— Textauszug —
#####
Der wiederholte Triumph

Am 2. Juli 2016, stand unter der Überschrift  „Ein Trainer unter Artenschutz“ in der Main-Post:

„Noch nie ist es einem Weltmeister gelungen, seinen Triumph vier Jahre später zu wiederholen.“ (Online auch am 8.7. noch nachzulesen)

Leser G.P. hat diese Feststellung entdeckt. Er schreibt dem Autor:

„Fußball ist doch Ihr Metier. Da sollte man doch wissen, dass Brasilien 1958 und 1962 Weltmeister wurde.“

Ja, was G.P. über Brasilien mitteilt, das stimmt. Die Feststellung war folglich falsch.
#####
— Aufgaben —
a) Beantworten Sie anhand des Textauszugs über die Main-Post kurz diese Fragen:
(i) Unter welcher Überschrift stand die Feststellung am 2. Juli 2016?
(ii) In welchen Jahren wurde Brasilien laut dem Leser G.P. Weltmeister?
(iii) An welchem Datum war der Artikel laut Text online noch nachzulesen?
b) Schreiben Sie den Abschnitt des Textauszugs, der bei „Am 2. Juli 2016, stand“ beginnt und bei „8.7. noch nachzulesen)“ endet, neu und setzen Sie dabei „Europameister“ an die Stelle von „Weltmeister“.
Die Zeilen stammen aus einer anderen Quelle als der Text.

— Bereitgestelltes Material —
#####
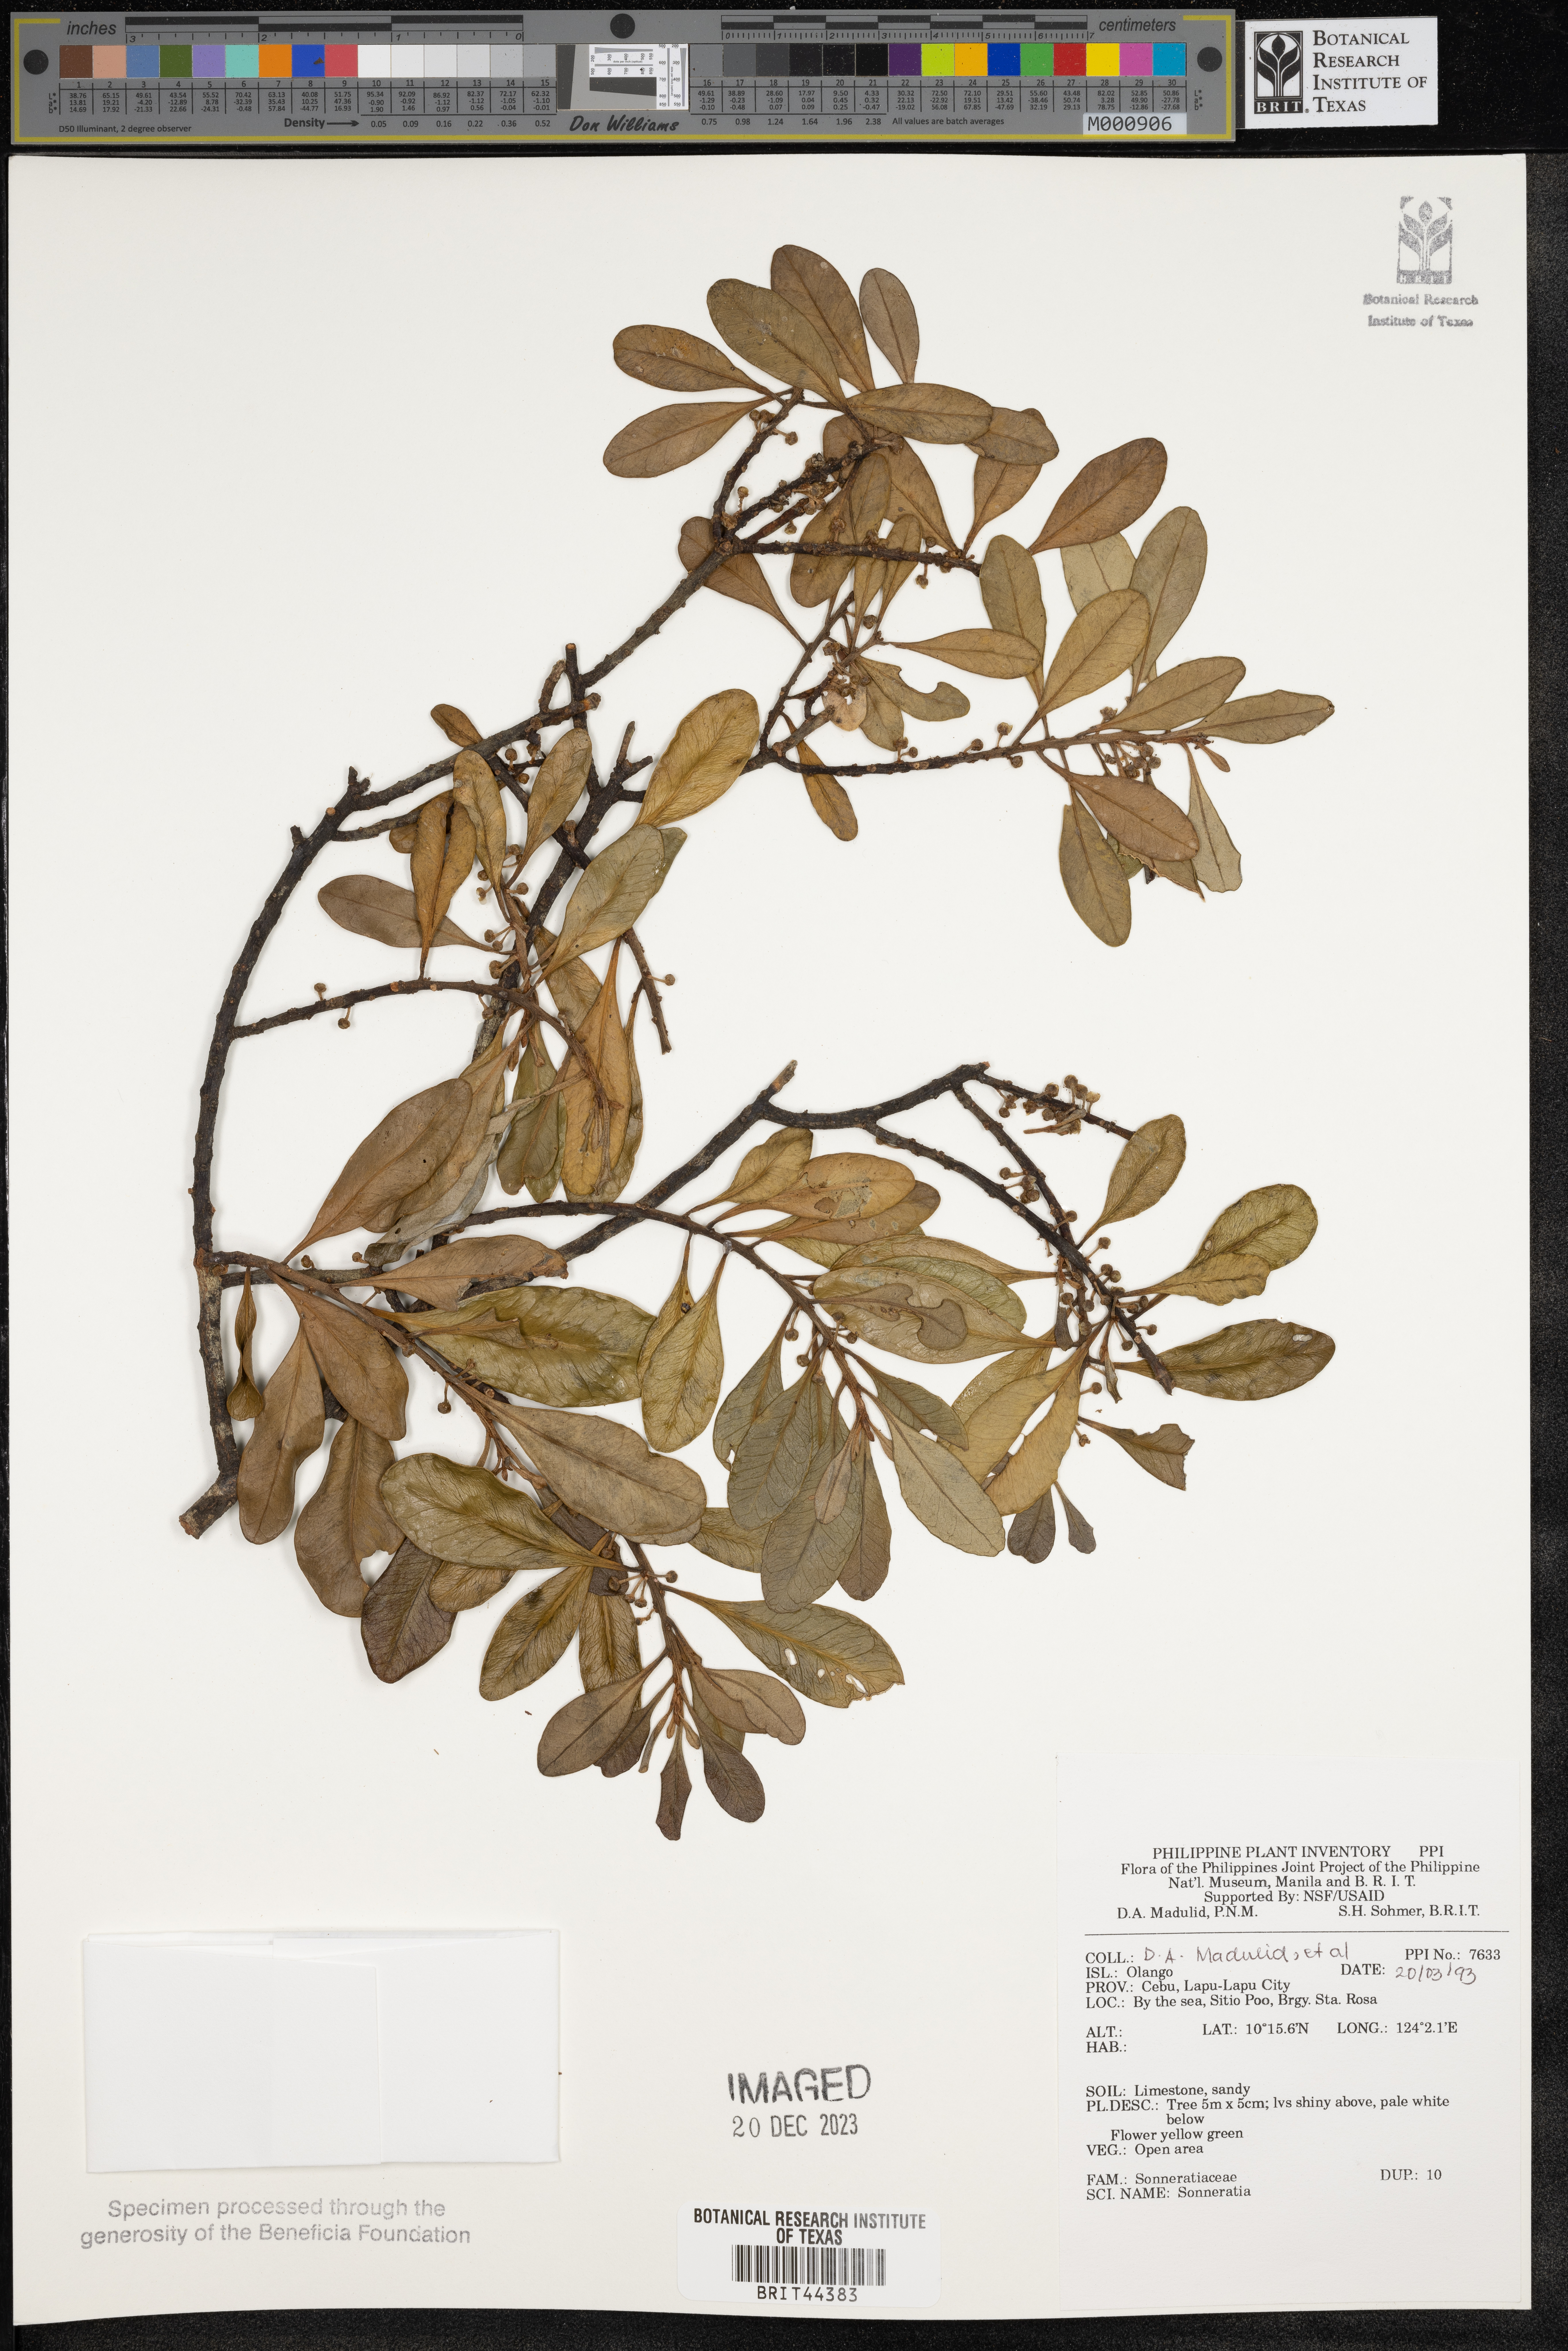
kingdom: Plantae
#####
— Erwartete Antworten —
a)
(i) „Ein Trainer unter Artenschutz“
(ii) 1958 und 1962
(iii) Am 8.7.

b)
Am 2. Juli 2016, stand unter der Überschrift  „Ein Trainer unter Artenschutz“ in der Main-Post:

„Noch nie ist es einem Europameister gelungen, seinen Triumph vier Jahre später zu wiederholen.“ (Online auch am 8.7. noch nachzulesen)